Il portale centrale in pietra viene costruito nel 1719, mentre le cornici dei confessionali, anch’esse in pietra, sono del 1720.
Negli anni 1717 e 1724 Giovanni Morelli sistema due pancali in legno ai lati del presbiterio e nel 1741 fa costruire il portico (che prima della costruzione della Cappella della Visitazione cingeva l’intero perimetro esterno della Pieve), con arcate a sesto ribassato sostenute da colonne in pietra e volte a crociera.
All’interno della Pieve si nota una tela di scuola Bolognese della fine del ‘600, raffigurante il martirio dell’Apostolo Matteo (foto 8).

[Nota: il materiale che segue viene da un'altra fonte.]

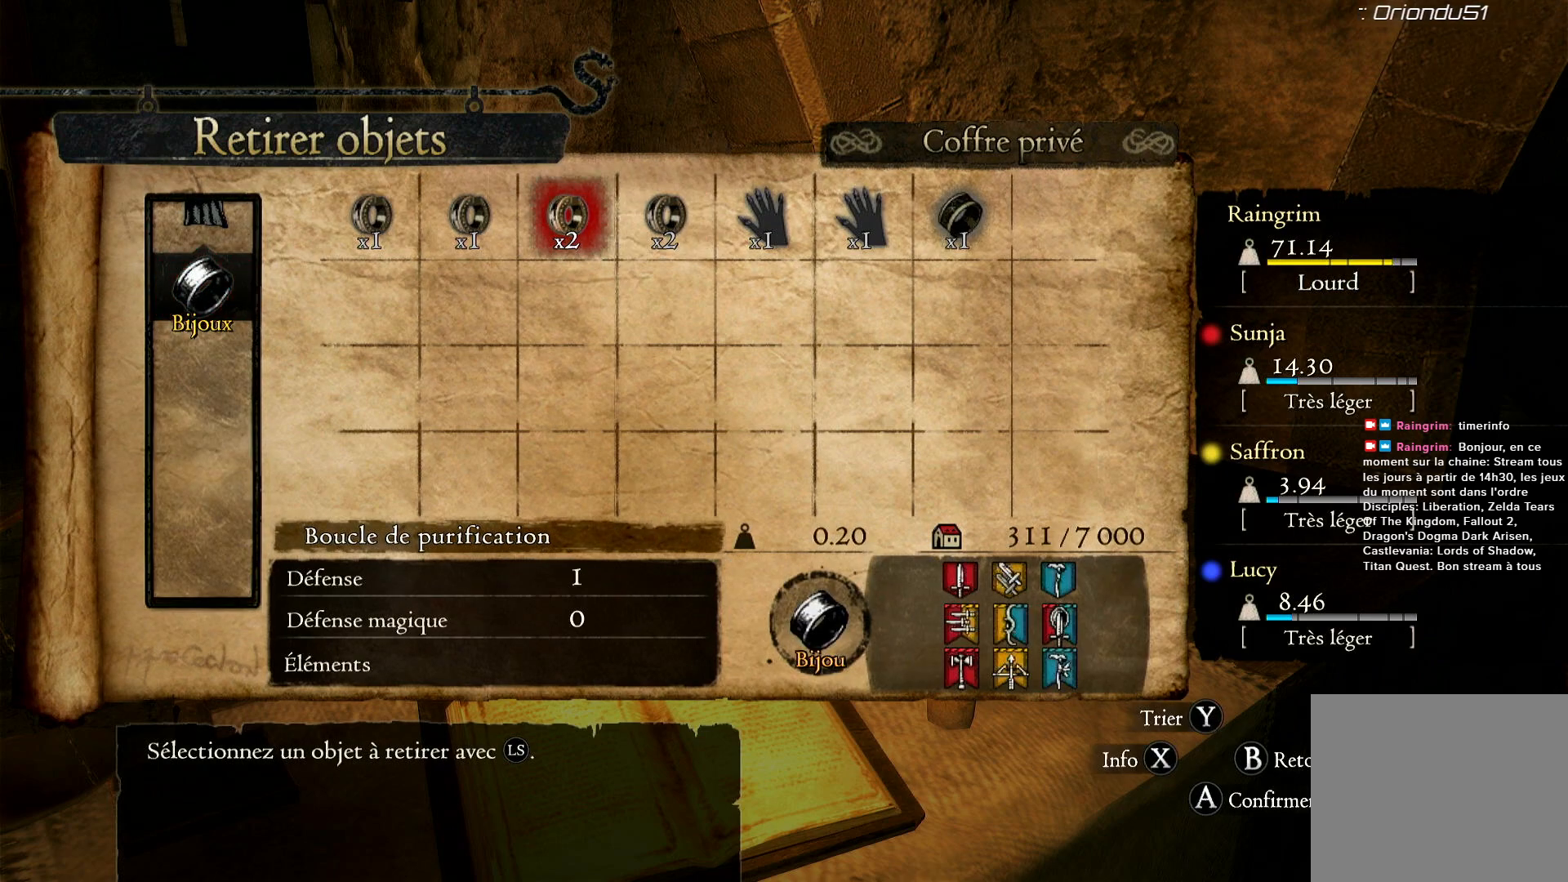
{"buttons": [], "left_stick": "center", "right_stick": "center", "events": []}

Questo dipinto viene posto dal parroco Giuliano Morelli sopra l’altare maggiore, ma nel 1966 viene rimosso dal parroco Antonio Turchi per riscoprire l’affresco (non datato) (foto 10) e viene collocato sull’altare di sinistra (foto 9).
Sopra l’altare di destra si trova una tela raffigurante alcuni santi ed un quadro della Vergine.
A sinistra dell’interno della facciata è inserito un battistero in pietra con coprifonte in legno ed un affresco raffigurante il Battista, il tutto risalente al 1700 (foto 11).
Nell’adiacente sagrestia soffittata in legno è visibile un bel banco settecentesco a muro ed un lavabo in pietra dello stesso periodo (foto 12).
Dell’anno 1994 ed opera dell’artista Pistoiese Vanni Melani è il bassorilievo policromo della “Passione di San Mamante” (foto 13), collocato sulla parte interna sinistra dell’ingresso della Pieve.

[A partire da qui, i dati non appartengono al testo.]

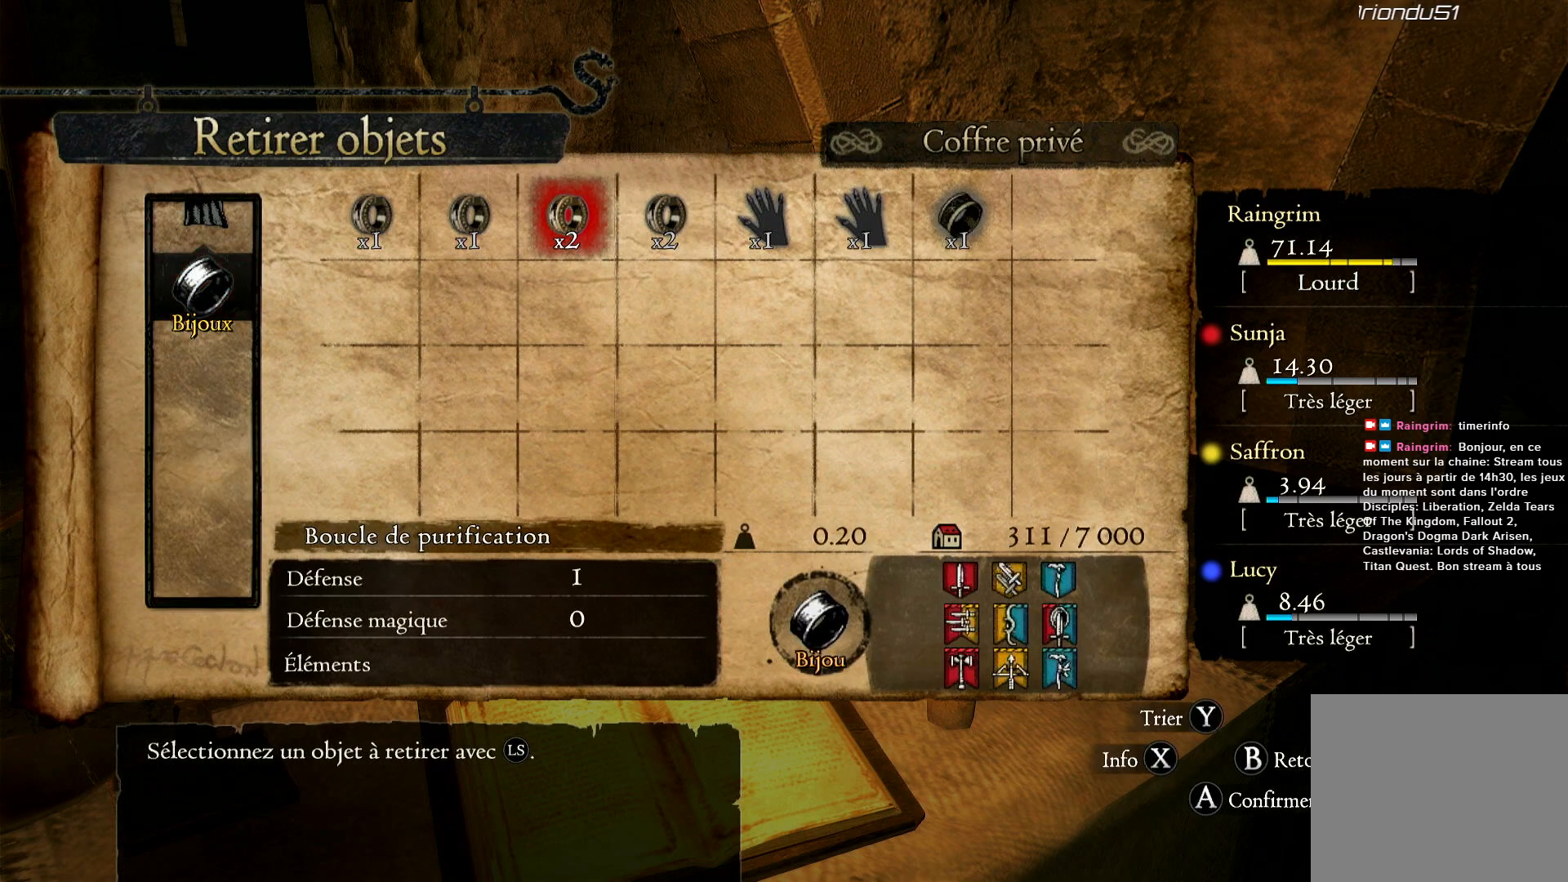
{"buttons": [], "left_stick": "center", "right_stick": "center", "events": []}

Tratto dal libro “San Mommè una storia” di Don Antonio Turchi.

Il Campanile

Non avendo notizie certe circa la data della costruzione del campanile, si presume da notizie d’archivio, che la data di edificazione risalga al finire del 1600.
E’ una salda costruzione in pietra dai muri massicci, ma di snella forma quadrangolare, con un perimetro di base di 18 m ed un’altezza di 23,70 m (foto 1).
Nella cella campanaria sono alloggiate due grosse campane (foto 2) datate anno 1812. L’esistenza di un capitello in pietra sporgente dallo stipite di uno dei finestroni, denuncia la presenza, in tempi antichi, di una terza campana di piccole dimensioni usata per indicare l’Angelus o l’Ave Maria.
La cella campanaria prende luce da quattro ampi finestroni con archi in cotto a tutto sesto ed è dotata di un orologio a movimento elettrico che oggi sostituisce il vecchio orologio meccanico pregevole manufatto toscano costruito completamente in ferro battuto del XVIII sec., che è ancora ben visibile in una bacheca collocata nella Cappella della Visitazione adiacente alla chiesa (foto 4).
Nell’agosto del 1928 fu fatta rifondere la campana maggiore lesionata da un fulmine (foto 5). Il costo del lavoro, sostenuto dalla Pro-Loco di allora, ammontò a 4.192 Lire.
Il cortile del Cocchi fu il centro di raccolta del bronzo e del rame destinato alla riparazione della settecentesca campana (foto 6). Le donne di S.Mommè offrirono oro ed argento (bracciali, anelli e monete), perché il suono fosse più limpido.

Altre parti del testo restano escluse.